» **Instruction**: Extract, word for word, every line from the first one through the line containing "genus: Eugenia", with both ends included.
● ● ● ● ● ● ●
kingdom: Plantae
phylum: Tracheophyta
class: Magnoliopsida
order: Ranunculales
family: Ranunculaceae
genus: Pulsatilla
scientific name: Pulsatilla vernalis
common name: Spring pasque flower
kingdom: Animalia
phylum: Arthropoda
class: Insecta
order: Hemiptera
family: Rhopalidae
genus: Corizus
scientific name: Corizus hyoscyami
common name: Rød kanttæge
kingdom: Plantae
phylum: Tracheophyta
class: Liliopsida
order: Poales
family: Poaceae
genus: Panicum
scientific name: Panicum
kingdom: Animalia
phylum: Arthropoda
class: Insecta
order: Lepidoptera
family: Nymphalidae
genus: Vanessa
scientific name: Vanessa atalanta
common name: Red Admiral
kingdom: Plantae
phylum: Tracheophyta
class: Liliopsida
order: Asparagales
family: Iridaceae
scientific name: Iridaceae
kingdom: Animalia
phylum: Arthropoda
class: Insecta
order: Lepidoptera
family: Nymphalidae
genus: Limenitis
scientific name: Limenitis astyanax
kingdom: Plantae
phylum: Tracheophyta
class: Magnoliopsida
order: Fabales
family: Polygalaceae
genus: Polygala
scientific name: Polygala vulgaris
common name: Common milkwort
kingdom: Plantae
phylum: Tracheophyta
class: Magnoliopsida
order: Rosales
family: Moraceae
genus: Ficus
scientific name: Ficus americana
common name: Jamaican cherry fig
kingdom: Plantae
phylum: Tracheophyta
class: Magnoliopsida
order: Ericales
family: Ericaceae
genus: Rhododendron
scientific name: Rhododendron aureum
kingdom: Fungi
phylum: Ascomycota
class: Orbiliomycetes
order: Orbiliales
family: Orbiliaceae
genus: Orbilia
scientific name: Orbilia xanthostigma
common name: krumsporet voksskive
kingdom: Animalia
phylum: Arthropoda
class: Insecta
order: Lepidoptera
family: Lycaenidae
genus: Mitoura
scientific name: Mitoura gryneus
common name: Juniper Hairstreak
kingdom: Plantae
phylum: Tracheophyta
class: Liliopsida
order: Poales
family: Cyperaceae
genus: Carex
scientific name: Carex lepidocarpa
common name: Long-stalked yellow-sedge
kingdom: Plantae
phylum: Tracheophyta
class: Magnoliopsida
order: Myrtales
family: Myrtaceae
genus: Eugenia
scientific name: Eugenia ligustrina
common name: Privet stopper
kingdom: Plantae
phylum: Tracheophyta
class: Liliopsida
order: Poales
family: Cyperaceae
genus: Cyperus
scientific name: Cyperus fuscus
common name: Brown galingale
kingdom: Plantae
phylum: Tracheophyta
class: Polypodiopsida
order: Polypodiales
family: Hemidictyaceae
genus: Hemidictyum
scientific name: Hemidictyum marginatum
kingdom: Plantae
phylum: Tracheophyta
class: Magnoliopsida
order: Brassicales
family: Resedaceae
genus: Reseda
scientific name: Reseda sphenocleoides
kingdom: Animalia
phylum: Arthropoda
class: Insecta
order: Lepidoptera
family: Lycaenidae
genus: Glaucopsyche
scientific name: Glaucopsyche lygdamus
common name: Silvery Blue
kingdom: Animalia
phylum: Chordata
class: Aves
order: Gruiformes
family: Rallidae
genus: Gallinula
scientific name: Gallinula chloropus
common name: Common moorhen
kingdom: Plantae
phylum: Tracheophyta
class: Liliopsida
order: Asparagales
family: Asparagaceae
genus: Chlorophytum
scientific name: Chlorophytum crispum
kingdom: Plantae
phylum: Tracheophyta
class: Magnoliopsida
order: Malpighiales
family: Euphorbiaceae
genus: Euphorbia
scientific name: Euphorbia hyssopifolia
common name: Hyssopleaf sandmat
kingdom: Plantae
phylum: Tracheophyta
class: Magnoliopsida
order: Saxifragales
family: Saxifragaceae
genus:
● ● ● ● ● ● ●
» **Exercise solution**:
kingdom: Plantae
phylum: Tracheophyta
class: Magnoliopsida
order: Ranunculales
family: Ranunculaceae
genus: Pulsatilla
scientific name: Pulsatilla vernalis
common name: Spring pasque flower
kingdom: Animalia
phylum: Arthropoda
class: Insecta
order: Hemiptera
family: Rhopalidae
genus: Corizus
scientific name: Corizus hyoscyami
common name: Rød kanttæge
kingdom: Plantae
phylum: Tracheophyta
class: Liliopsida
order: Poales
family: Poaceae
genus: Panicum
scientific name: Panicum
kingdom: Animalia
phylum: Arthropoda
class: Insecta
order: Lepidoptera
family: Nymphalidae
genus: Vanessa
scientific name: Vanessa atalanta
common name: Red Admiral
kingdom: Plantae
phylum: Tracheophyta
class: Liliopsida
order: Asparagales
family: Iridaceae
scientific name: Iridaceae
kingdom: Animalia
phylum: Arthropoda
class: Insecta
order: Lepidoptera
family: Nymphalidae
genus: Limenitis
scientific name: Limenitis astyanax
kingdom: Plantae
phylum: Tracheophyta
class: Magnoliopsida
order: Fabales
family: Polygalaceae
genus: Polygala
scientific name: Polygala vulgaris
common name: Common milkwort
kingdom: Plantae
phylum: Tracheophyta
class: Magnoliopsida
order: Rosales
family: Moraceae
genus: Ficus
scientific name: Ficus americana
common name: Jamaican cherry fig
kingdom: Plantae
phylum: Tracheophyta
class: Magnoliopsida
order: Ericales
family: Ericaceae
genus: Rhododendron
scientific name: Rhododendron aureum
kingdom: Fungi
phylum: Ascomycota
class: Orbiliomycetes
order: Orbiliales
family: Orbiliaceae
genus: Orbilia
scientific name: Orbilia xanthostigma
common name: krumsporet voksskive
kingdom: Animalia
phylum: Arthropoda
class: Insecta
order: Lepidoptera
family: Lycaenidae
genus: Mitoura
scientific name: Mitoura gryneus
common name: Juniper Hairstreak
kingdom: Plantae
phylum: Tracheophyta
class: Liliopsida
order: Poales
family: Cyperaceae
genus: Carex
scientific name: Carex lepidocarpa
common name: Long-stalked yellow-sedge
kingdom: Plantae
phylum: Tracheophyta
class: Magnoliopsida
order: Myrtales
family: Myrtaceae
genus: Eugenia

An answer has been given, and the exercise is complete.